Do you know what time it is?

“Do you know what time it is!?” was what woke me up my first morning in Providence. I jolted up and saw Lauren standing over me.

“No, what time is it?”

“12:30!”

Usually that shit bothers me. I remember one time in Boston Leonor woke me up by running a finger along the inside of my exposed bicep. I, ticklish and jumpy in my sleep, did not appreciate that.

But now somehow, incoherent and on the verge of heart failure, still trying to get out of my dream, whatever it was, I didn’t mind.

I hadn’t meant to sleep that late. But I’d been up for a few hours in the very early morning, probably not used to a lack of air conditioning and no lack of natural sunlight streaming in through the windows. I’m so spoiled in Queens. (Except, of course, for having to sleep on a couch in my mom’s living room.) It’s no wonder I never go out anymore.
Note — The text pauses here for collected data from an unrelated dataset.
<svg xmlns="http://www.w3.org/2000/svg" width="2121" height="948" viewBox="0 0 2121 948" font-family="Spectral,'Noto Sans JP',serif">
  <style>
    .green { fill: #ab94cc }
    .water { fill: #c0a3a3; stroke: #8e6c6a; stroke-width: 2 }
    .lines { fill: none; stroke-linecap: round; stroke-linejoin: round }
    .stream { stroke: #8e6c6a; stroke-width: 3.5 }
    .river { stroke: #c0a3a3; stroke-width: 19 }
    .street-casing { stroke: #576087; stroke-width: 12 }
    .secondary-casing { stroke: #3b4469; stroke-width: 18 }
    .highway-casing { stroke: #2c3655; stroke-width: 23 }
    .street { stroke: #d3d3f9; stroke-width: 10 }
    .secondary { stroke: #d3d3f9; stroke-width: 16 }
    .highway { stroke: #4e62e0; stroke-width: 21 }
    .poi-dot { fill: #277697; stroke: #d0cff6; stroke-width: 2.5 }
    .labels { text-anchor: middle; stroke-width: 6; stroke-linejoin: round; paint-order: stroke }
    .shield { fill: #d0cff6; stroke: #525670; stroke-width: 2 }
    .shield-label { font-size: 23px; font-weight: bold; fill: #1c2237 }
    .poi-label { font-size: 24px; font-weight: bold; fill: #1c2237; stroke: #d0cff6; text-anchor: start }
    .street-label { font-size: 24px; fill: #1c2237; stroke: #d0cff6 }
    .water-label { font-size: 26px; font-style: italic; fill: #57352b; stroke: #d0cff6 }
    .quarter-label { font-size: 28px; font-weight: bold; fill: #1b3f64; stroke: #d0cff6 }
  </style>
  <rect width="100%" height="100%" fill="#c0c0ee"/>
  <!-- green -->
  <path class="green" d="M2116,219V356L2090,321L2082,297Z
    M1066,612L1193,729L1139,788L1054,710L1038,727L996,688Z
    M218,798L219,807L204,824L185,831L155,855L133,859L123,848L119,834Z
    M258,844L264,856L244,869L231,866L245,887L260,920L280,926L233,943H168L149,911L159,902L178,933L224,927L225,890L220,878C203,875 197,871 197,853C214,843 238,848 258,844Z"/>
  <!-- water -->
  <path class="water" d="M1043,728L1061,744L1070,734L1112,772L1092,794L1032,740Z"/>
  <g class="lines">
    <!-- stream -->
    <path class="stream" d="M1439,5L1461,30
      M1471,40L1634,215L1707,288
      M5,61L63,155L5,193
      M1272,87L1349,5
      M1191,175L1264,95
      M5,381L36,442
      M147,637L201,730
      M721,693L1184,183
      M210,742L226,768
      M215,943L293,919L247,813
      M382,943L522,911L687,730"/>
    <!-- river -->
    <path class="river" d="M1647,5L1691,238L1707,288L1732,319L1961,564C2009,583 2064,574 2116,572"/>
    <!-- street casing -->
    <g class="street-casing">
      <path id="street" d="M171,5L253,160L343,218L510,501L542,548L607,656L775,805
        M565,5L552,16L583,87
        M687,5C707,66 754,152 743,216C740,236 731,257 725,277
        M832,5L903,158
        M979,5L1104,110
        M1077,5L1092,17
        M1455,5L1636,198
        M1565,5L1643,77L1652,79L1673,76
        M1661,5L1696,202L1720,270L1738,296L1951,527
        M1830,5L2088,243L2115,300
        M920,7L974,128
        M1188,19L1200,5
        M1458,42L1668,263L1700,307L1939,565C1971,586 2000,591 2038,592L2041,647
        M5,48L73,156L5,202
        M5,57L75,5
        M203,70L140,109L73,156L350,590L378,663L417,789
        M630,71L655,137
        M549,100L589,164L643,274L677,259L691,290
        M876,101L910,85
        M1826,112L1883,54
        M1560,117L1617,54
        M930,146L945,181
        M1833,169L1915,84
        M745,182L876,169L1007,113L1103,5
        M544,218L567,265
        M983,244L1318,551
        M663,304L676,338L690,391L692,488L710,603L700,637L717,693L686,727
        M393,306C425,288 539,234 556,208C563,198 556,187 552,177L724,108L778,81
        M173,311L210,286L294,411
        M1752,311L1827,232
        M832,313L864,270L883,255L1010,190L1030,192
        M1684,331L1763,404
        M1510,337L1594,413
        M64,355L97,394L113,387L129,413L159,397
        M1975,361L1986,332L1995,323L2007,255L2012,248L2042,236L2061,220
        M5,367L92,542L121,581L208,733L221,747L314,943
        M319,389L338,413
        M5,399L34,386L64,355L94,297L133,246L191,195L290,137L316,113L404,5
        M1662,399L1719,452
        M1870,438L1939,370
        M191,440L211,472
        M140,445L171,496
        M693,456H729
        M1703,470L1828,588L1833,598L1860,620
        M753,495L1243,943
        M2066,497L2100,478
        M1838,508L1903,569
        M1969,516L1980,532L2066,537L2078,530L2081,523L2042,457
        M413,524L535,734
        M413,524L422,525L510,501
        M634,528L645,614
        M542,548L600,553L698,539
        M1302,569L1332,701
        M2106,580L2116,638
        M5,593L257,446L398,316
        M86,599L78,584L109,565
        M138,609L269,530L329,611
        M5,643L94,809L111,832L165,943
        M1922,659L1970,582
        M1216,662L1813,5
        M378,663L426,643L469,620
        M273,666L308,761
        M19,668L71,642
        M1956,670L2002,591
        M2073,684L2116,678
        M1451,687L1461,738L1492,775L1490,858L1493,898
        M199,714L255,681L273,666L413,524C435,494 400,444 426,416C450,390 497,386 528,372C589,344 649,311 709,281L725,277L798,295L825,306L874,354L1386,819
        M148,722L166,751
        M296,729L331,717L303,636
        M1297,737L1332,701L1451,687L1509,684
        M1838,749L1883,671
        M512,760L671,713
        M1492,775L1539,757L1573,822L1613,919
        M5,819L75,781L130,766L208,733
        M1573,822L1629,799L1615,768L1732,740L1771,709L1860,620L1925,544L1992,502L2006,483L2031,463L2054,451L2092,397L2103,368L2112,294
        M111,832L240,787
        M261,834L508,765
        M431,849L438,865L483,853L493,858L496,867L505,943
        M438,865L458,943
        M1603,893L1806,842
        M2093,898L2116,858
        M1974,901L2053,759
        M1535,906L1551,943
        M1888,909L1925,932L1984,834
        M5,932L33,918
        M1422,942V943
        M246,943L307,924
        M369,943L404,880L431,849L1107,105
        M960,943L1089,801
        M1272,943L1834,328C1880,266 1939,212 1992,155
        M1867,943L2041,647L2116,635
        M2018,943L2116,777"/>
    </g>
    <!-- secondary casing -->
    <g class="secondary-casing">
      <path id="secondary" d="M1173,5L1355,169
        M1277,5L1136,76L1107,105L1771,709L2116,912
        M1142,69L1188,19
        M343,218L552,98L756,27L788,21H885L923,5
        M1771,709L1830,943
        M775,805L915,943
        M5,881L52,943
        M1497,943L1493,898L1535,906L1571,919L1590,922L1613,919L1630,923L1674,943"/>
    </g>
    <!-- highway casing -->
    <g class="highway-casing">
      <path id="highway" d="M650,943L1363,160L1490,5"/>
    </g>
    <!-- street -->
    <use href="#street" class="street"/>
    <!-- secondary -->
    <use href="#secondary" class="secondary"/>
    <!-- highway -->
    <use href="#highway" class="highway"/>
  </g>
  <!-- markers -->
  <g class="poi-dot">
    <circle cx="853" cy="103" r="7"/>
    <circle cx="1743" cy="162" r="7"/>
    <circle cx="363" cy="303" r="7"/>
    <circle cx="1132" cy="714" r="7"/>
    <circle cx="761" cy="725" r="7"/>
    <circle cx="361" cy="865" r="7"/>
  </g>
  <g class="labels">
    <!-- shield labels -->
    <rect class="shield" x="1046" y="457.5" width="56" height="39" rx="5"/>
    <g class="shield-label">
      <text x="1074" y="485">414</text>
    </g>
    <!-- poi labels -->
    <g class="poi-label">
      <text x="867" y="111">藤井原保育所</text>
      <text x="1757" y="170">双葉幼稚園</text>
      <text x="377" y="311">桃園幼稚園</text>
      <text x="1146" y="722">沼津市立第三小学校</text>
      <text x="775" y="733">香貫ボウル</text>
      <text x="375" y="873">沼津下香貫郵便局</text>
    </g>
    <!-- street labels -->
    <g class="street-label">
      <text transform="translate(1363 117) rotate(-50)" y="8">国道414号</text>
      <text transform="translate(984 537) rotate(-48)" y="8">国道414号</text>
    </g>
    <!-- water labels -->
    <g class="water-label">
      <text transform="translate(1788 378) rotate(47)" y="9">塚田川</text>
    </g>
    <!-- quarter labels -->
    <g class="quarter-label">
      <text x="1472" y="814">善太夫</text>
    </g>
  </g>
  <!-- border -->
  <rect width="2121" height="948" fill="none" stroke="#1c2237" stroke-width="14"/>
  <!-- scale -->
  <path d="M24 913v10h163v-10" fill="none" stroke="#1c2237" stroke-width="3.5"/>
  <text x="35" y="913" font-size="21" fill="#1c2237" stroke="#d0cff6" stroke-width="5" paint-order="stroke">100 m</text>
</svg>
But on this particular morning- or rather, afternoon- that of Sunday, August 14, 2005- I was itching to go. And find me some air conditioning.

After lauren made me coffee and we talked about how she’s thinking of moving down south and I’m thinking of moving back to providence (part 10,000 of that conversation), she left for work and I took a cold shower.
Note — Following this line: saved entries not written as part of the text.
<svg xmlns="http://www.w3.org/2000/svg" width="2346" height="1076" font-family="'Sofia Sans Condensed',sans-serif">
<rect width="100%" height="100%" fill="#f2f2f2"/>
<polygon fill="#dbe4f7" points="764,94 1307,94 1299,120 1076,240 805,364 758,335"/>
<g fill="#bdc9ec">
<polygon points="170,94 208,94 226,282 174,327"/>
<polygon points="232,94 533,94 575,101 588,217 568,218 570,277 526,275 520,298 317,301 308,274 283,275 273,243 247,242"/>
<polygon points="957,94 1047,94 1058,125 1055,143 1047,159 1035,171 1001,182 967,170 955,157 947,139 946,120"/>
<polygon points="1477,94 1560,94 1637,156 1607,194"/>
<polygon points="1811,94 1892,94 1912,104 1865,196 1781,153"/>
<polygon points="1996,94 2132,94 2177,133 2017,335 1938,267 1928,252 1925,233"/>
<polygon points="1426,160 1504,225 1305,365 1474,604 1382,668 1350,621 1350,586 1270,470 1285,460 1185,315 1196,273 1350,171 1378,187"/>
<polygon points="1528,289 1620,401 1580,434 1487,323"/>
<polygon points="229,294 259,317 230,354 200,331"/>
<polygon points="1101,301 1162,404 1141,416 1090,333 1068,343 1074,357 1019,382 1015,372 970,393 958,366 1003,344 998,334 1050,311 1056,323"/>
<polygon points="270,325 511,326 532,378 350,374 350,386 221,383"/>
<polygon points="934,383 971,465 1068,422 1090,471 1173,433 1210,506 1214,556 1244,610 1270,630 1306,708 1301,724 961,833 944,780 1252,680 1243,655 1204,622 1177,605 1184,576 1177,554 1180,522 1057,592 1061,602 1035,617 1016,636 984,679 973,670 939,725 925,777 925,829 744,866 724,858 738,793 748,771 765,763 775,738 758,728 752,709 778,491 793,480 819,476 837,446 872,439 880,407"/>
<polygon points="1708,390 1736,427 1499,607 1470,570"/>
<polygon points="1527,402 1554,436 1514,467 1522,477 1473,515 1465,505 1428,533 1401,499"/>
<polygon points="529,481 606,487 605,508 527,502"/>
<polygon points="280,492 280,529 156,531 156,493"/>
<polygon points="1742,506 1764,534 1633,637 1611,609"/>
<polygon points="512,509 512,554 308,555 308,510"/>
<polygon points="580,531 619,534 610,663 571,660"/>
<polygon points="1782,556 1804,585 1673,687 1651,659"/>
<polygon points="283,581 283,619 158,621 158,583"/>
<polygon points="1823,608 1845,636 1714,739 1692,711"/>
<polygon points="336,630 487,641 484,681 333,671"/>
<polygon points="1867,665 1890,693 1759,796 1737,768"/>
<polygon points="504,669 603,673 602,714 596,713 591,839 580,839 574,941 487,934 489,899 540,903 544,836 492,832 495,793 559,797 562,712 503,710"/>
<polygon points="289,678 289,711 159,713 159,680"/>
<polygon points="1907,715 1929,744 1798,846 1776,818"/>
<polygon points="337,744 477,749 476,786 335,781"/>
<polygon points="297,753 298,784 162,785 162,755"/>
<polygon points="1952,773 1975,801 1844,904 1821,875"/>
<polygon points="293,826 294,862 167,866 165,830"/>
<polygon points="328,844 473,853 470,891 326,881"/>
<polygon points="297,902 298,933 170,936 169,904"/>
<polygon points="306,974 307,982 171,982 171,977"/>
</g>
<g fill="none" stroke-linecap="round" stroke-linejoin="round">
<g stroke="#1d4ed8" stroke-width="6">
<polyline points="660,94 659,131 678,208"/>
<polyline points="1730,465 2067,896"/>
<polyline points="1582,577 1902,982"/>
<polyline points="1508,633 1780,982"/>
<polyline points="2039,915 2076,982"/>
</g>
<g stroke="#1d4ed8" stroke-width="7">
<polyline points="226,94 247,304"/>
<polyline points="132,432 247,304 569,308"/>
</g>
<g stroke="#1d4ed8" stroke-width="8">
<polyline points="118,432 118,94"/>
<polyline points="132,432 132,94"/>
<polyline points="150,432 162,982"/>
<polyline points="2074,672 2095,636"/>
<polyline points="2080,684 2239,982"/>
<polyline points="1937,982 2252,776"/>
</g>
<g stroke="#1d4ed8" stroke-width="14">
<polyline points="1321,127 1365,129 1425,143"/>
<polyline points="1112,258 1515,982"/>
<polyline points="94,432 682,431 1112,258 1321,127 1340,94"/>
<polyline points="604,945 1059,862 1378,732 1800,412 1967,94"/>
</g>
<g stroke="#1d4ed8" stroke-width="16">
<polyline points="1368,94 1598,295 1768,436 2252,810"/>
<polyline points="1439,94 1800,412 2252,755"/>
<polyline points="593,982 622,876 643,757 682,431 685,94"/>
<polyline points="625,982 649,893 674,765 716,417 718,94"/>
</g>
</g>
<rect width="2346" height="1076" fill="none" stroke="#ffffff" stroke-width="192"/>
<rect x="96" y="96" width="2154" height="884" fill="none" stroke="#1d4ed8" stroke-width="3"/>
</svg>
I walked, from her flat on Broadway all the way to the Cable Car on South Main. Heat is one thing, but finagling Rhode Island buses on a Sunday is quite another.

It was a nice walk anyway, through downtown, across the river. I am assaulted with such a plethora of memories no where else. And certainly nothing close to the span of time.

Look, there’s the lot where me and Erin used to go hang out with that guy who worked there when it was a gas station, circa 1997. And the fire station, where we took the middle school kids to on a tour, in 2001 or 2002. And harc!, Trinity theatre, where I interned in 1998-99, and the Brewhouse on the back, still with that brilliant sign: Beer Pool Beer Pinball Beer.

And then the RISD auditorium, where I spent a lot of time that week I volunteered for the film festival in 2000. And alas, here we are at the Cable Car, my favorite cinema in the world, where I saw Jyothi for the last time, my last week in town, August 2002. Where I saw “Ghost World”. And “Far From Heaven”. The newest version of “The Importance Of Being Earnest”. And where I will now see “The Baxter”, the Michael Showalter film, as part of the 2005 Rhode Island International Film Festival.

After the film I got another coffee and talked to a couple after the man got on my case for chewing my nails. He hit me on the head with his umbrella whenever I’d even look at my nails or stick the umbrella in my face between my mouth and hands. It was so bizarre, so unlike anything anyone would even consider doing in New York. It made me love Providence even more.